Hi Peter. Let me chime in on this. First of all, there is one filter that
cannot be duplicated in post and that is the polarizer. With a lot of work
you might come close, but your final recorded image has no record of what
light was polarized and what was not. In film days, I had a PL filter on
every lens I had since I shoot mostly nature stuff. I would take it off if
I needed more light for some reason, but other than that it was my
protection along with being a polarizer. With digital I have noticed that
with my first Canon and then three Nikons, at elevation, it seems to be too
strong a lot of the time. Not sure why the difference. Maybe a circular vs
linear polarizer that I had on my old film cameras that were completely
manual. That said, I often have PL’s on all my lenses unless I know I will
not want one.
Next, I think that anything you can do before the sensor records the shot
has the ability to improve the image, and anything you do after, in Post,
will degrade the image as taken. That is not to say it won’t improve the
looks, but it is still a degradation of the captured image. You are adding
something or taking something away, altering pixles. So, with that in mind,
filters are something to consider. One that comes to mind has been
mentioned. The neutral density filters, either full, or split, hard or
graduated. In the case of the split filters, these prevent you from having
to do sever manipulations of darkening or lightening parts of the image,
both of which will degrade the image to a greater or lesser extent depending
on how much you need to change the local exposure. Introduces noise or
other artifacts. If you can do it before you capture the image, you are
better off.
So, those two filters are ones that everyone should consider.

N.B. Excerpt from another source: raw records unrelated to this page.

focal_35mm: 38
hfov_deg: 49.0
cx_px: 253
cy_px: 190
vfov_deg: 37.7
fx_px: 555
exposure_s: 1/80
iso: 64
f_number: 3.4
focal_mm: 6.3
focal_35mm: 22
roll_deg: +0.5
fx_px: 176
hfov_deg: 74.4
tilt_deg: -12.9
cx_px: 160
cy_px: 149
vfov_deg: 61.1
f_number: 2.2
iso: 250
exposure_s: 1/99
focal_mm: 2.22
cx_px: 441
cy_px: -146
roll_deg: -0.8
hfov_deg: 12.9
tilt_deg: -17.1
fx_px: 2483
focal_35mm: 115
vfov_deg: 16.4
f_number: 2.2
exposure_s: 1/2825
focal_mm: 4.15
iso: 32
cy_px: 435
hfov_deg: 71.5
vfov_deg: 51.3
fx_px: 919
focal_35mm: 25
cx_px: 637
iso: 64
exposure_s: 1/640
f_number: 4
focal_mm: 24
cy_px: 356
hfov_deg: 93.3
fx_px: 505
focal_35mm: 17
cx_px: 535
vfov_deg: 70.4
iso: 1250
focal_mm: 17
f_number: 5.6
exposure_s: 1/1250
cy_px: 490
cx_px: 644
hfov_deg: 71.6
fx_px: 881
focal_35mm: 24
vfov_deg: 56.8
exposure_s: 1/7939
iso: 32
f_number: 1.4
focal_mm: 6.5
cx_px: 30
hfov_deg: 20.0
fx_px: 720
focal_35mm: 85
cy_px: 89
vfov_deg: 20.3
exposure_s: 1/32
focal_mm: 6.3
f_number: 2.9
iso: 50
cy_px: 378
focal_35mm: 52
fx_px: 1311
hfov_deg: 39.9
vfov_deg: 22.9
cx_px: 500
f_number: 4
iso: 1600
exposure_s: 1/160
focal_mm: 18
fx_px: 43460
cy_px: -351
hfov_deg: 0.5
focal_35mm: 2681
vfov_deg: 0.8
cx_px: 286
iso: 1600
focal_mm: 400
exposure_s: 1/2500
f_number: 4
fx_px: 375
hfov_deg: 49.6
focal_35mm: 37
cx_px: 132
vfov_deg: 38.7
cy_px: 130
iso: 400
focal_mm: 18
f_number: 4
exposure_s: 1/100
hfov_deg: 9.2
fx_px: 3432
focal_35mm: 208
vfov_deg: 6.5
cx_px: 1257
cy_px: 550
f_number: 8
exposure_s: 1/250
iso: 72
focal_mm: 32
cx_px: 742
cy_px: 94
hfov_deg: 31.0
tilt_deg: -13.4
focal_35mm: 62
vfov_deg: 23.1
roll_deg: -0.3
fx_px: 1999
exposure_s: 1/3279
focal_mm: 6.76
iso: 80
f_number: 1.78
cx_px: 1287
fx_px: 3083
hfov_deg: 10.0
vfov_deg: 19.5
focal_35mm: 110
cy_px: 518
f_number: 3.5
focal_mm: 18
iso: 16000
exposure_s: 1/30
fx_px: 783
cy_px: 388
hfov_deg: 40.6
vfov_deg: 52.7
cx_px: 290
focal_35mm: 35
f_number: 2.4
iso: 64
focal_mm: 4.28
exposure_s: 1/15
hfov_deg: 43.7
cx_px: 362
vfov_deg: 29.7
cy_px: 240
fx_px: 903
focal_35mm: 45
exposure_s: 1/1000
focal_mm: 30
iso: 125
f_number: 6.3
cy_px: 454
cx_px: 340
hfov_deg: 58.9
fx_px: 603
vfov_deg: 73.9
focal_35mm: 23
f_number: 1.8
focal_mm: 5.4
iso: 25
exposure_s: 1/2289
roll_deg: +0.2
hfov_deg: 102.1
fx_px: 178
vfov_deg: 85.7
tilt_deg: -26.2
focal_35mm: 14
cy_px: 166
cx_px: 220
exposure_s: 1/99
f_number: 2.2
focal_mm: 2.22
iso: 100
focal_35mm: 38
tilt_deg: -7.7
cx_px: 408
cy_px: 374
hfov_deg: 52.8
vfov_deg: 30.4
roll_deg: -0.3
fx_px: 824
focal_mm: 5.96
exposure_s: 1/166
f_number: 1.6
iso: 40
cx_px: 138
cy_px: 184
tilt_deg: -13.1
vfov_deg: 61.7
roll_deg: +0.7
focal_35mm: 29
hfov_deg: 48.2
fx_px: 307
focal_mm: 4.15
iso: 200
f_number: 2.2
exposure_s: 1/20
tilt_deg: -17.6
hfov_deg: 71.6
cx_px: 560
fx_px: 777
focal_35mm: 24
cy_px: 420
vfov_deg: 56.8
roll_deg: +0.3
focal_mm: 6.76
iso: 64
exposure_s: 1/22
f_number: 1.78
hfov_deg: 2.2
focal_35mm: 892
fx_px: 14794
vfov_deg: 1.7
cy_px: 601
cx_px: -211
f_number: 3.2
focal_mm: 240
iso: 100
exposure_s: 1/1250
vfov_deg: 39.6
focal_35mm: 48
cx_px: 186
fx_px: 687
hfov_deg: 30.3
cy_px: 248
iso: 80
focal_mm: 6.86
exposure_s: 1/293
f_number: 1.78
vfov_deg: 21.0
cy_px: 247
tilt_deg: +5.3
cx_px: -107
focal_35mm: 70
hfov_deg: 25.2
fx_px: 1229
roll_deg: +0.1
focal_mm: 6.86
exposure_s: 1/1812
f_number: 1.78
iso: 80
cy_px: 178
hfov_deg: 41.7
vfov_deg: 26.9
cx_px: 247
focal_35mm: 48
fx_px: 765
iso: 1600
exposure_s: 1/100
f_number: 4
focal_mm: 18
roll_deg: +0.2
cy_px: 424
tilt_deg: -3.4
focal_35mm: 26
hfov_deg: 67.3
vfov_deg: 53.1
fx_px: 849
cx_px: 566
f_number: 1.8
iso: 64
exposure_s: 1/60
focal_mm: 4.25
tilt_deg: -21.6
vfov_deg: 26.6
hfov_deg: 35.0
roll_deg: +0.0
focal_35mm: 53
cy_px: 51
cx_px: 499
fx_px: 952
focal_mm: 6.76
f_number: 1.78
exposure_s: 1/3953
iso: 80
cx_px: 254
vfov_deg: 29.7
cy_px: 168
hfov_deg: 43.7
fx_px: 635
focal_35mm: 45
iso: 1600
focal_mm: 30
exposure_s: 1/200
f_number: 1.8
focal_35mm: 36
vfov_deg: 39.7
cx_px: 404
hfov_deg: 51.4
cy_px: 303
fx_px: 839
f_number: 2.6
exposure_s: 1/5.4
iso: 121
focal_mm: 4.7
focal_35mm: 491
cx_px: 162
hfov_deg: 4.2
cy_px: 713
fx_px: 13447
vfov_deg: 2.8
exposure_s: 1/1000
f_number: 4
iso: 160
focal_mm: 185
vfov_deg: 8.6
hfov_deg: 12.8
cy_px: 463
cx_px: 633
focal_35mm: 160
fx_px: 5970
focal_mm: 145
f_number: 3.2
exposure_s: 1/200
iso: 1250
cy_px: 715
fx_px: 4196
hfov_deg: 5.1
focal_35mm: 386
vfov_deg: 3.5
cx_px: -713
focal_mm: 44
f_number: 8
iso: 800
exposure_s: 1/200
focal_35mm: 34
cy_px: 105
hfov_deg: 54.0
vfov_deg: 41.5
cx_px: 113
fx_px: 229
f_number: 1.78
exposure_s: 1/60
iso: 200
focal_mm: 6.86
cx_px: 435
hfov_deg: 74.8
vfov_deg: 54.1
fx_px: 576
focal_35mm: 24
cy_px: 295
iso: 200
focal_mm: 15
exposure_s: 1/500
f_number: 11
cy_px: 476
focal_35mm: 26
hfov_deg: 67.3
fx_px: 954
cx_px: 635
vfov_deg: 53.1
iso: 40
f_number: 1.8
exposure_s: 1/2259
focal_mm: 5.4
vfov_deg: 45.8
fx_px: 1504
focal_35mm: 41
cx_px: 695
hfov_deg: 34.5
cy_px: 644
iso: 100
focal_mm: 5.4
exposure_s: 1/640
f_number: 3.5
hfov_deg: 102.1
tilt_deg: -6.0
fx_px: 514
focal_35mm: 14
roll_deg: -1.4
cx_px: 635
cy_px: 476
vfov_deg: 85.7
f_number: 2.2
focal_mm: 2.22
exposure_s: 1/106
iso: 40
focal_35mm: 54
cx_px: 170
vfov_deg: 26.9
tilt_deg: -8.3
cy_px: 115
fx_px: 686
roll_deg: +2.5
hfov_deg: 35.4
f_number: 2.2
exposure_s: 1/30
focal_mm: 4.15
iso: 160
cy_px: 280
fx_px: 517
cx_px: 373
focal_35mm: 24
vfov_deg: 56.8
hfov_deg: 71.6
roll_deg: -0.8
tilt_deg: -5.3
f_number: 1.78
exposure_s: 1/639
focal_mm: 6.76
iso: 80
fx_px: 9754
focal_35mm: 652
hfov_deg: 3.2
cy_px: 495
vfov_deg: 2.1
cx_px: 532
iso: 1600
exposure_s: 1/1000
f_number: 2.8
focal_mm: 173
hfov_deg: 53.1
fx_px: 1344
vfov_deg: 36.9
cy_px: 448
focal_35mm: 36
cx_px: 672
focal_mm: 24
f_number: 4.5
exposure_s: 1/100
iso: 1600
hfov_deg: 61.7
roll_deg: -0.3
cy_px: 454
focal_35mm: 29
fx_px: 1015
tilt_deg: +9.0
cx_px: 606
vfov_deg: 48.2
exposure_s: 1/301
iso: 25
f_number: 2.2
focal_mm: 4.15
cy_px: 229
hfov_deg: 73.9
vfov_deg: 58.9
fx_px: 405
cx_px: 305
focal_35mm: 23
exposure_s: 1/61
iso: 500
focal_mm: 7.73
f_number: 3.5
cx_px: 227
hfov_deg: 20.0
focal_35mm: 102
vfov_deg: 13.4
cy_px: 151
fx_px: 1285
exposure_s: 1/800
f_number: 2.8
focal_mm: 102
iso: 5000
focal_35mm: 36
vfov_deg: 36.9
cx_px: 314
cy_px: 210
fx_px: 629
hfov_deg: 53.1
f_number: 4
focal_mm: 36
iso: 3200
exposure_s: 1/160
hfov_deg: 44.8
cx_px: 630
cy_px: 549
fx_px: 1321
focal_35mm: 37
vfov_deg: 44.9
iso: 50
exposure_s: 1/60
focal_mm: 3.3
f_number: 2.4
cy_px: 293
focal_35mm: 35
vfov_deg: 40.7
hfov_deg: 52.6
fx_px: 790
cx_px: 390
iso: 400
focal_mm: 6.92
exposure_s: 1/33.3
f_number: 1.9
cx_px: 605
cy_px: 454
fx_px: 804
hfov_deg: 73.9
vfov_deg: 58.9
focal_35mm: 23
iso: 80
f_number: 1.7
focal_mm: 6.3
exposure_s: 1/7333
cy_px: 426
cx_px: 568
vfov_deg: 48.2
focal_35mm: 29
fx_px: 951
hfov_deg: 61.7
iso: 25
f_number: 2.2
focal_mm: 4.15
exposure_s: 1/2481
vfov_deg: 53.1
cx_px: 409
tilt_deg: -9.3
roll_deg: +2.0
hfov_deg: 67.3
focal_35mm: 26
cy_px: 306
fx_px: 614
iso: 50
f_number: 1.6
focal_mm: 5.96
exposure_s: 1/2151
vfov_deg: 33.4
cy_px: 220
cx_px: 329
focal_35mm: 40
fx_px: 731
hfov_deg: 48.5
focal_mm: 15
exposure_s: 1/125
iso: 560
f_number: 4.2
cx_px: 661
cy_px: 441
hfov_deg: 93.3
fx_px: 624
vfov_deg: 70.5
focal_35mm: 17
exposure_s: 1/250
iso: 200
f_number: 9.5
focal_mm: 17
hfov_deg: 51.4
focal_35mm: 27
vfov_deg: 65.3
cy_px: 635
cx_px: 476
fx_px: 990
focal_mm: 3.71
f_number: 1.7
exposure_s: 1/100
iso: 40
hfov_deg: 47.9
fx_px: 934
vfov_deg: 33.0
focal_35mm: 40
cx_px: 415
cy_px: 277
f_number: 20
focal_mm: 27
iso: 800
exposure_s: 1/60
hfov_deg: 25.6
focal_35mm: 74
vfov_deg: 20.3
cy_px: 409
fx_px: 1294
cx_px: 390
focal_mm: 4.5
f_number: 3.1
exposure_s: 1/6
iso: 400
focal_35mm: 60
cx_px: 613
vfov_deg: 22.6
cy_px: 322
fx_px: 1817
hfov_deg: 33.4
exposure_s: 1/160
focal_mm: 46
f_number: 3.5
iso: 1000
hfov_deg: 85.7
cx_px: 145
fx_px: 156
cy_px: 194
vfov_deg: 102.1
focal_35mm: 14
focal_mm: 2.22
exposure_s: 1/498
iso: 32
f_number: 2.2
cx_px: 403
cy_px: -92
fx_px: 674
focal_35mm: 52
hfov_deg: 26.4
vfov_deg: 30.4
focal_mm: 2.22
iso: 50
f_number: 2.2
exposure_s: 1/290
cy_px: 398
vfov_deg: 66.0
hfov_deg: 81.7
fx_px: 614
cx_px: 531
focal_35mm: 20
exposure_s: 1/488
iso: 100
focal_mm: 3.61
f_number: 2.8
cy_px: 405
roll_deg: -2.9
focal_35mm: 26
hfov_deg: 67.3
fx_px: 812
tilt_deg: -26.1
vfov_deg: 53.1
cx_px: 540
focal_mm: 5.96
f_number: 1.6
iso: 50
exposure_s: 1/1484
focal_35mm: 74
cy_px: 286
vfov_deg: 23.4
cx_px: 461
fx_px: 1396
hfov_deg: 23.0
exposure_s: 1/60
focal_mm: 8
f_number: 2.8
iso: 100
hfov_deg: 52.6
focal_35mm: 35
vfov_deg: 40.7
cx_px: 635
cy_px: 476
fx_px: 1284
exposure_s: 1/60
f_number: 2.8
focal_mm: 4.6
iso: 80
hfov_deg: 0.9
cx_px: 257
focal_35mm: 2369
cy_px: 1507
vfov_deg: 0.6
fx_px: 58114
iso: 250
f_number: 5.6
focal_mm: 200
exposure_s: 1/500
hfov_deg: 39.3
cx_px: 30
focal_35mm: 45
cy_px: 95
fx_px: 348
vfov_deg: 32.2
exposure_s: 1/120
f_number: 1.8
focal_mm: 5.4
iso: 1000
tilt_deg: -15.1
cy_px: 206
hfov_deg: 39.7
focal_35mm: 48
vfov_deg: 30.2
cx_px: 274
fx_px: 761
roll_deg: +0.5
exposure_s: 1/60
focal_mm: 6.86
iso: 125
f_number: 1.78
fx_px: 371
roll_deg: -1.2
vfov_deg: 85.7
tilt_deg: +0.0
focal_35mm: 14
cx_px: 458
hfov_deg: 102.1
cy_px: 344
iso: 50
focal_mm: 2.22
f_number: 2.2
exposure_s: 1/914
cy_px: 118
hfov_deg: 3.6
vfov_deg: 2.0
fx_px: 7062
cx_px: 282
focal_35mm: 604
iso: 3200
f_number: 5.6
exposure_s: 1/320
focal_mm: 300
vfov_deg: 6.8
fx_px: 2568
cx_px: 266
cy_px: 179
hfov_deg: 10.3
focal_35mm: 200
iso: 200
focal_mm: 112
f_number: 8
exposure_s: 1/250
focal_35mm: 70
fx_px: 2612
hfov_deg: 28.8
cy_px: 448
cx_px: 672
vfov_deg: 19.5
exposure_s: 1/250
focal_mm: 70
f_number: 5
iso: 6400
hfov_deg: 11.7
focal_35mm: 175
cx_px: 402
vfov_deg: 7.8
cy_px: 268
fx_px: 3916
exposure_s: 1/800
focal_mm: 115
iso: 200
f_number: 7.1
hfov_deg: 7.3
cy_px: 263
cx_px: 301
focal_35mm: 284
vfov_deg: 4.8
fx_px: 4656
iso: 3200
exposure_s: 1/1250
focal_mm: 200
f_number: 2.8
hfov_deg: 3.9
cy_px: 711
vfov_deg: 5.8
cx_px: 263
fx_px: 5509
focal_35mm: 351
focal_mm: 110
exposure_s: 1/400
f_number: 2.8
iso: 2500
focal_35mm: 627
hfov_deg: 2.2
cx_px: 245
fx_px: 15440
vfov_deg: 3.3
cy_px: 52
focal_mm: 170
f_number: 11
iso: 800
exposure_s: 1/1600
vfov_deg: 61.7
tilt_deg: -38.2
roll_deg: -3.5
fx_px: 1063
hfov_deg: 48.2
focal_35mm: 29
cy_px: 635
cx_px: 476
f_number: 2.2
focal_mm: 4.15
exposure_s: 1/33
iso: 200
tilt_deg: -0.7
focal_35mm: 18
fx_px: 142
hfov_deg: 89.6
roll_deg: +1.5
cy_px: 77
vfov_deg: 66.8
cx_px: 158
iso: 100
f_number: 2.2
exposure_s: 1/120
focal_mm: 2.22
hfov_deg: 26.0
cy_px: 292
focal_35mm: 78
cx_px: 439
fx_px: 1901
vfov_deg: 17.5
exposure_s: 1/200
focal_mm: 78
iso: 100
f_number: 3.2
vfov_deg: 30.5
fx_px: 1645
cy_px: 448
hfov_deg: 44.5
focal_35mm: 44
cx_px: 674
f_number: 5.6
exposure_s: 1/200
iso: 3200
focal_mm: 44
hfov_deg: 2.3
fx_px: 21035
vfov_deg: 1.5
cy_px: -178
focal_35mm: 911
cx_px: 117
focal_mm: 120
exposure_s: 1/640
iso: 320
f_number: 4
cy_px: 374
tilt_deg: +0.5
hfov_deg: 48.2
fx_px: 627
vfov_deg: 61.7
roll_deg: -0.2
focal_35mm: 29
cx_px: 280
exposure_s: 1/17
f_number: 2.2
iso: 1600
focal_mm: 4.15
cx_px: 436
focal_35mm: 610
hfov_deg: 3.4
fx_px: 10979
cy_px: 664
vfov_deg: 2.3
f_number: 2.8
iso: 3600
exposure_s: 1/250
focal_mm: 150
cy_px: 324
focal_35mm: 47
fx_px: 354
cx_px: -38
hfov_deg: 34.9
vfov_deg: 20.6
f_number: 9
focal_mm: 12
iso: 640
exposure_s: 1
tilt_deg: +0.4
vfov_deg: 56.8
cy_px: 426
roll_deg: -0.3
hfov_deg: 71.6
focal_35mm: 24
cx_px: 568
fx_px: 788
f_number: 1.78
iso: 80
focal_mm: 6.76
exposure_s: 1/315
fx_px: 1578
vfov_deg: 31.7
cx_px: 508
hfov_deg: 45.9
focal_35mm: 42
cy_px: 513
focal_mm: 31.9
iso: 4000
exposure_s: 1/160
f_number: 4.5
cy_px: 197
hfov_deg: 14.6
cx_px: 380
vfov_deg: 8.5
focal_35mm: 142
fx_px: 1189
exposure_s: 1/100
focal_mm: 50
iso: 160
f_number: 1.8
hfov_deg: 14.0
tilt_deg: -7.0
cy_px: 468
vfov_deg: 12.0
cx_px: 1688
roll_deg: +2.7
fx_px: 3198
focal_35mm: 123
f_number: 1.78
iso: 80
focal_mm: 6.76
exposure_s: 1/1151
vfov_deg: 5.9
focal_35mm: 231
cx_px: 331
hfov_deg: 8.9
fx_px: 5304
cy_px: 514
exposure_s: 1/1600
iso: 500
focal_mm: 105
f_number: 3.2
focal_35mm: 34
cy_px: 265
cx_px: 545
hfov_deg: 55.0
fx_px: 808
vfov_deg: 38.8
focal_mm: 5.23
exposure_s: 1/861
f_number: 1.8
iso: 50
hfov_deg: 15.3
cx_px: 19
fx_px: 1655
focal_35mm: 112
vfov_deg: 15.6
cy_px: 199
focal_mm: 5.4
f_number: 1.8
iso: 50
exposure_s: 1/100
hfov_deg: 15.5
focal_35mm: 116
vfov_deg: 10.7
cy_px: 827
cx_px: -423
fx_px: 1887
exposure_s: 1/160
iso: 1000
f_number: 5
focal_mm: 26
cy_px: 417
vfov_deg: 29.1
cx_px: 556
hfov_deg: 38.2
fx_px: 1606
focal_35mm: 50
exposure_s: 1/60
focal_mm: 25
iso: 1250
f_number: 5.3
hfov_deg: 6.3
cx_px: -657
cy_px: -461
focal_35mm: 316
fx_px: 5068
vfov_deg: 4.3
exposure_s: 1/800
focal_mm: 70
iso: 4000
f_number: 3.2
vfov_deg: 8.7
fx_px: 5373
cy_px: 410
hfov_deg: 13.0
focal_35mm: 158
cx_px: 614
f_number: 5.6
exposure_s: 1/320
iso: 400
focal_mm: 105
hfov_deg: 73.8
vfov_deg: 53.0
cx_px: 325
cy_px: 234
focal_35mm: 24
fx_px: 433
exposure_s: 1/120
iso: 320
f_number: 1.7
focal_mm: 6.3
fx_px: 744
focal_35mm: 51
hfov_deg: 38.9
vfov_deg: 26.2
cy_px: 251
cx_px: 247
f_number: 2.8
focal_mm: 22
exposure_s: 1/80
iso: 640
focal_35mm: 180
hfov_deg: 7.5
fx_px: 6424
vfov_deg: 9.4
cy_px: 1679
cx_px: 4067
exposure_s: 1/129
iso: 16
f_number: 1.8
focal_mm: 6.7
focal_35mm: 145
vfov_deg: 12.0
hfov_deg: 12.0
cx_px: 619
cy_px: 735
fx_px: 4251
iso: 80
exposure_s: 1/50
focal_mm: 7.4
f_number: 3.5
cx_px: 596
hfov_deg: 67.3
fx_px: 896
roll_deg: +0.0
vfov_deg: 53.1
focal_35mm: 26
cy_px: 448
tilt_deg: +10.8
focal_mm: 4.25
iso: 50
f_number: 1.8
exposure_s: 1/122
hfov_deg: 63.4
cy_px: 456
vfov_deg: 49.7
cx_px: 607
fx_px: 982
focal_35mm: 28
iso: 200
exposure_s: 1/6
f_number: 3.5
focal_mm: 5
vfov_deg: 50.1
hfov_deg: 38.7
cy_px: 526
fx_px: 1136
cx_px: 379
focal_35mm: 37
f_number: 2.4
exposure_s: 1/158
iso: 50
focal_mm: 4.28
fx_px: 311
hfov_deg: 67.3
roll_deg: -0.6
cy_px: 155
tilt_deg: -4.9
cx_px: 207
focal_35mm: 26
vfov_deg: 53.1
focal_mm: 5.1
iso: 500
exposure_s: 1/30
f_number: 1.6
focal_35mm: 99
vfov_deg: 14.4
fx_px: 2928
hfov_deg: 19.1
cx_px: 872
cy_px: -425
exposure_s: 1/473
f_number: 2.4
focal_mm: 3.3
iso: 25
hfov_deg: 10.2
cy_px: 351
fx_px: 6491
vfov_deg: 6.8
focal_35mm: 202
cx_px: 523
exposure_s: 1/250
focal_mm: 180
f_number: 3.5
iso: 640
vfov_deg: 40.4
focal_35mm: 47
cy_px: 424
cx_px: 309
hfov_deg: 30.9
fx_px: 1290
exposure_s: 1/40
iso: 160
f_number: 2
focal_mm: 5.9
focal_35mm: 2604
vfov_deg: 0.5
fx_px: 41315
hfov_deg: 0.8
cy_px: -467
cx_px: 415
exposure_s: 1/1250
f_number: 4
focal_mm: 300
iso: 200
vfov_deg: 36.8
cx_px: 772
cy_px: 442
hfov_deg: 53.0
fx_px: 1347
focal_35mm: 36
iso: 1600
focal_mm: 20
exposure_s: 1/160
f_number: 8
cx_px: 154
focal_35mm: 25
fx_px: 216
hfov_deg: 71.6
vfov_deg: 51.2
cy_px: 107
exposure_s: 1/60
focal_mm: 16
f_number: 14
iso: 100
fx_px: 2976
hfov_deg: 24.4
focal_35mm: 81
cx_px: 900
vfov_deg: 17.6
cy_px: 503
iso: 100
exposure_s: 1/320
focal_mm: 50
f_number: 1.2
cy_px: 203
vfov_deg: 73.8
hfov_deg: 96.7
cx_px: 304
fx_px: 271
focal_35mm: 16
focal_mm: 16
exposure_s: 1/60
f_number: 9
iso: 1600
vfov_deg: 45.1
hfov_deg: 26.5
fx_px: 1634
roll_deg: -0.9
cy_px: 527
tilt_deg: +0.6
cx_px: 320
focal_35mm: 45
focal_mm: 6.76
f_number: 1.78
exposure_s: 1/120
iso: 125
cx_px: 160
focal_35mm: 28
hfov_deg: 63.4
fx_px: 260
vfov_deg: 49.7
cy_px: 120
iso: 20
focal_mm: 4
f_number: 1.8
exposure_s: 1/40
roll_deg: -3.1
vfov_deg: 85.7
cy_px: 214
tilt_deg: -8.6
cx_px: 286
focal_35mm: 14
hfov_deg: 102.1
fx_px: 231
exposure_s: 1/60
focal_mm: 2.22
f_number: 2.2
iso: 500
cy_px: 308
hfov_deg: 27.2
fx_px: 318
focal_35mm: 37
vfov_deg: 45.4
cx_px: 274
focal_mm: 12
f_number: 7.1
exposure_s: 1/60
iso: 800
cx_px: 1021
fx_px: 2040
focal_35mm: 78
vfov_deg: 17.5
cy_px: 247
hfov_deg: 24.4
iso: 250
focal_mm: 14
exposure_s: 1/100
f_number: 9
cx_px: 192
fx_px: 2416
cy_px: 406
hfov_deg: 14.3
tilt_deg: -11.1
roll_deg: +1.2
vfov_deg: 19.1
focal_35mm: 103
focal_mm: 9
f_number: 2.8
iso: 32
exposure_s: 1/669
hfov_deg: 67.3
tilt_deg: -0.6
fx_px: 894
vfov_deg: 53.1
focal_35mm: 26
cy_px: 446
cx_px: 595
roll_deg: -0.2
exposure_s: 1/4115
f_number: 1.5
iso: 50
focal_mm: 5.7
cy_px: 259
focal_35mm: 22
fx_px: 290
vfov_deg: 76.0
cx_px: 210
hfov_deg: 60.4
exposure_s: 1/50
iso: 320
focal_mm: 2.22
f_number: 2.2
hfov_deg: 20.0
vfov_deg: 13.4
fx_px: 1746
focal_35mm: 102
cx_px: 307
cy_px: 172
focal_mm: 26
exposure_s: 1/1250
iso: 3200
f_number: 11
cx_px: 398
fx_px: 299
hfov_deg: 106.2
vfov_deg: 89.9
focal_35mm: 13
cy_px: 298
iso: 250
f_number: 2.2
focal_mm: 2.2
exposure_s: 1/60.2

Now, there are filters that we use to use for B&W. Yellow, orange, red
among them. I have not tried them with digital, but I am tempted to try a
yellow or red when I am shooting something I intend to turn to B&W. I have
noticed, at least in LR and PS, if you convert to B&W then attempt to
really darken the sky by adjusting the blue component, I get all kinds of
artifacts around fine detail like branches, or at sharp boundaries like the
tops of mountains and the sky. The sky darkens, but the branches/mountains
have a bright line halo effect around them. I have not been able to get rid
of that. Maybe it is my ignorance. I have been wondering if I had shot
that with a red filter then converted the image to B&W if I would still have
that same effect or if I would get a nice dark sky to accentuate the
branches/mountains the way it works with film. I don’t have any large red
filters as I never had any zooms when I shot film. Only smaller filter
primes. Has anyone tried this? Of course, if you are lucky enough to have
a Monochrom, you need to do this with filters as there are no color channels
to manipulate in post.
Then there are special effect filters like soft focus, star, etc, some which
you may be able to duplicate in post and some not.
So, that is my take on filters. Polarizer and ND, definitely. Others,
maybe.
-----Original Message-----
From: Peter Stevens (Redacted sender "fritzj3" for DMARC)
Sent: Saturday, February 15, 2020 4:00 AM
To: Leicareflex Photo Group
Subject: [LRflex] Are On-The-Lens Filters Still Revelant With Digital
Cameras?
Good morning to everyone. A question for the group. Does anyone use
on-the-lens filters with their digital body/lens combos? If so, what filters
do you use and why? I was wondering earlier this morning, with the
sophistication of digital editing, if the contol available in the software
minimizes or eliminates the application of lens filters? I’m not educated
enough to know if the software will replicate things like, for example, the
polarization with regards to minimizing or removing reflections on water and
glass surfaces, or if the control of light provided by a Neutral Density
screw-on filter can be replicated or not in post-processing. Are there
things that software just can’t provide a substitute for? Thanks.